Rimessione in termini: quando il lockdown non giustifica il ritardo
La questione della rimessione in termini durante il periodo emergenziale ha generato numerosi dubbi interpretativi. Una recente ordinanza della Corte di Cassazione chiarisce i confini di questo istituto in relazione alle restrizioni di movimento imposte durante la pandemia di Covid-19.
Il caso e il contesto normativo
Un soggetto, condannato in primo grado al pagamento di una somma e alla messa in sicurezza di un sito, ha proposto appello oltre i termini di legge. La difesa ha invocato la rimessione in termini sostenendo che l’istituzione di una ‘zona rossa’ nel proprio comune avesse impedito il ritiro del fascicolo cartaceo presso lo studio legale. Secondo questa tesi, l’impossibilità fisica di spostamento costituiva una causa non imputabile idonea a giustificare il ritardo.

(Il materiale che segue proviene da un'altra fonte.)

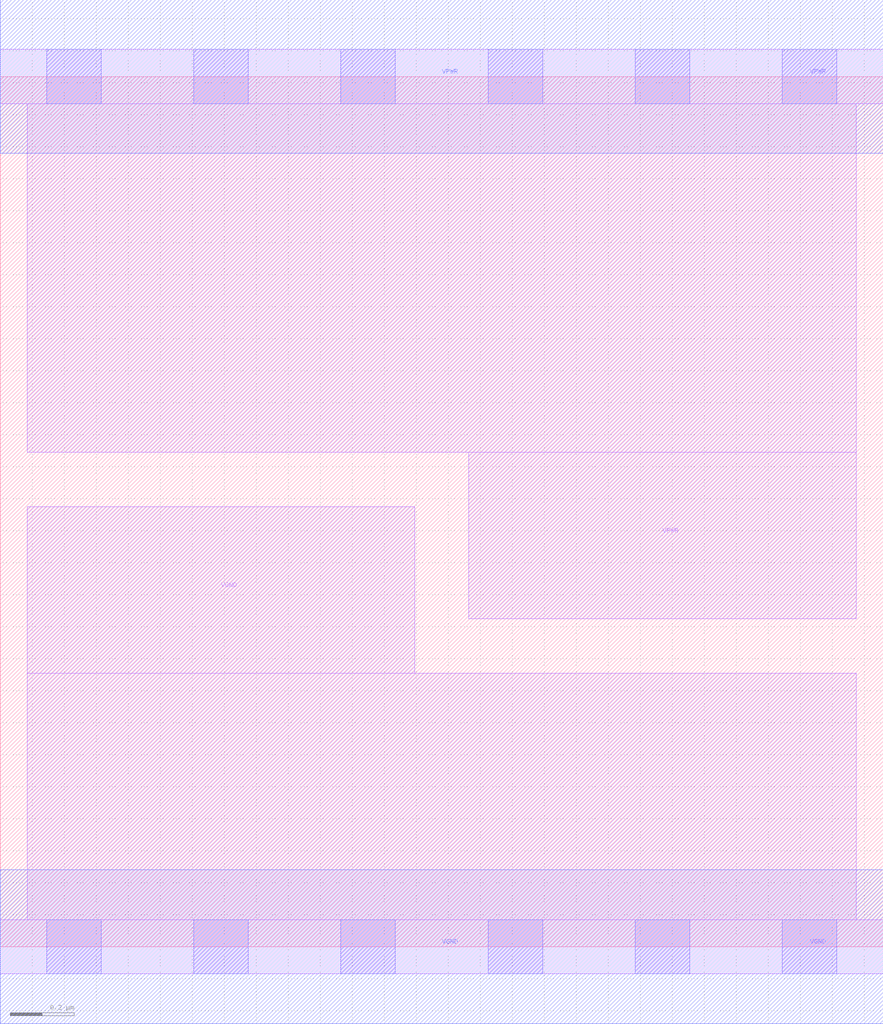
<source format=lef>
# Copyright 2020 The SkyWater PDK Authors
#
# Licensed under the Apache License, Version 2.0 (the "License");
# you may not use this file except in compliance with the License.
# You may obtain a copy of the License at
#
#     https://www.apache.org/licenses/LICENSE-2.0
#
# Unless required by applicable law or agreed to in writing, software
# distributed under the License is distributed on an "AS IS" BASIS,
# WITHOUT WARRANTIES OR CONDITIONS OF ANY KIND, either express or implied.
# See the License for the specific language governing permissions and
# limitations under the License.
#
# SPDX-License-Identifier: Apache-2.0

VERSION 5.7 ;
  NAMESCASESENSITIVE ON ;
  NOWIREEXTENSIONATPIN ON ;
  DIVIDERCHAR "/" ;
  BUSBITCHARS "[]" ;
UNITS
  DATABASE MICRONS 200 ;
END UNITS
MACRO sky130_fd_sc_hd__decap_6
  CLASS CORE ;
  SOURCE USER ;
  FOREIGN sky130_fd_sc_hd__decap_6 ;
  ORIGIN  0.000000  0.000000 ;
  SIZE  2.760000 BY  2.720000 ;
  SYMMETRY X Y R90 ;
  SITE unithd ;
  PIN VGND
    DIRECTION INOUT ;
    SHAPE ABUTMENT ;
    USE GROUND ;
    PORT
      LAYER li1 ;
        RECT 0.000000 -0.085000 2.760000 0.085000 ;
        RECT 0.085000  0.085000 2.675000 0.855000 ;
        RECT 0.085000  0.855000 1.295000 1.375000 ;
      LAYER mcon ;
        RECT 0.145000 -0.085000 0.315000 0.085000 ;
        RECT 0.605000 -0.085000 0.775000 0.085000 ;
        RECT 1.065000 -0.085000 1.235000 0.085000 ;
        RECT 1.525000 -0.085000 1.695000 0.085000 ;
        RECT 1.985000 -0.085000 2.155000 0.085000 ;
        RECT 2.445000 -0.085000 2.615000 0.085000 ;
      LAYER met1 ;
        RECT 0.000000 -0.240000 2.760000 0.240000 ;
    END
  END VGND
  PIN VPWR
    DIRECTION INOUT ;
    SHAPE ABUTMENT ;
    USE POWER ;
    PORT
      LAYER li1 ;
        RECT 0.000000 2.635000 2.760000 2.805000 ;
        RECT 0.085000 1.545000 2.675000 2.635000 ;
        RECT 1.465000 1.025000 2.675000 1.545000 ;
      LAYER mcon ;
        RECT 0.145000 2.635000 0.315000 2.805000 ;
        RECT 0.605000 2.635000 0.775000 2.805000 ;
        RECT 1.065000 2.635000 1.235000 2.805000 ;
        RECT 1.525000 2.635000 1.695000 2.805000 ;
        RECT 1.985000 2.635000 2.155000 2.805000 ;
        RECT 2.445000 2.635000 2.615000 2.805000 ;
      LAYER met1 ;
        RECT 0.000000 2.480000 2.760000 2.960000 ;
    END
  END VPWR
END sky130_fd_sc_hd__decap_6
END LIBRARY

</source>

La decisione della Corte d’Appello
I giudici di secondo grado hanno respinto l’istanza di rimessione in termini, fondando la decisione su due ragioni principali. In primo luogo, le ordinanze restrittive consentivano comunque gli spostamenti per motivi di necessità o lavoro, inclusa la visita a studi professionali muniti di autocertificazione. In secondo luogo, e in modo decisivo, la normativa vigente sul processo civile telematico permetteva il deposito dell’appello senza la necessità di un incontro fisico tra cliente e avvocato.
Le motivazioni
La Corte di Cassazione ha dichiarato il ricorso inammissibile applicando il principio delle ‘plurime rationes decidendi’. Quando una sentenza si fonda su più ragioni autonome, il ricorrente ha l’onere di impugnarle tutte efficacemente. Nel caso di specie, il ricorrente si è limitato a contestare l’interpretazione delle restrizioni agli spostamenti fisici, ma non ha minimamente censurato la seconda motivazione della Corte d’Appello: la possibilità di procedere al deposito telematico dell’atto. Poiché quest’ultima ragione è da sola sufficiente a reggere la decisione di inammissibilità dell’appello, la mancata impugnazione ha comportato il passaggio in giudicato di tale punto, rendendo inutile l’esame della prima doglianza. Inoltre, la Corte ha ribadito che la compensazione delle spese è una facoltà discrezionale del giudice e non un diritto della parte.
Le conclusioni
In conclusione, la rimessione in termini non può essere concessa se esistono strumenti alternativi, come il deposito telematico, per rispettare le scadenze processuali. La sentenza sottolinea l’importanza di una strategia difensiva completa che affronti ogni singola motivazione del provvedimento impugnato. La mera difficoltà logistica legata agli spostamenti fisici non costituisce un impedimento assoluto se la tecnologia consente l’espletamento delle attività legali. Il ricorso è stato dunque rigettato con condanna al pagamento delle spese processuali e del doppio contributo unificato.
Il lockdown giustifica sempre il ritardo nel deposito di un atto?
No, la Cassazione ha stabilito che se l’atto può essere depositato telematicamente o se lo spostamento è giustificabile per necessità, il ritardo è imputabile alla parte.
Cosa succede se non si impugnano tutte le motivazioni di una sentenza?
Se una sentenza si basa su più ragioni indipendenti e ne viene contestata solo una, le altre diventano definitive e il ricorso viene dichiarato inammissibile.
È possibile ottenere la compensazione delle spese legali?
La compensazione delle spese è una scelta discrezionale del giudice e non esiste un diritto automatico a ottenerla, anche in presenza di situazioni istruttorie complesse.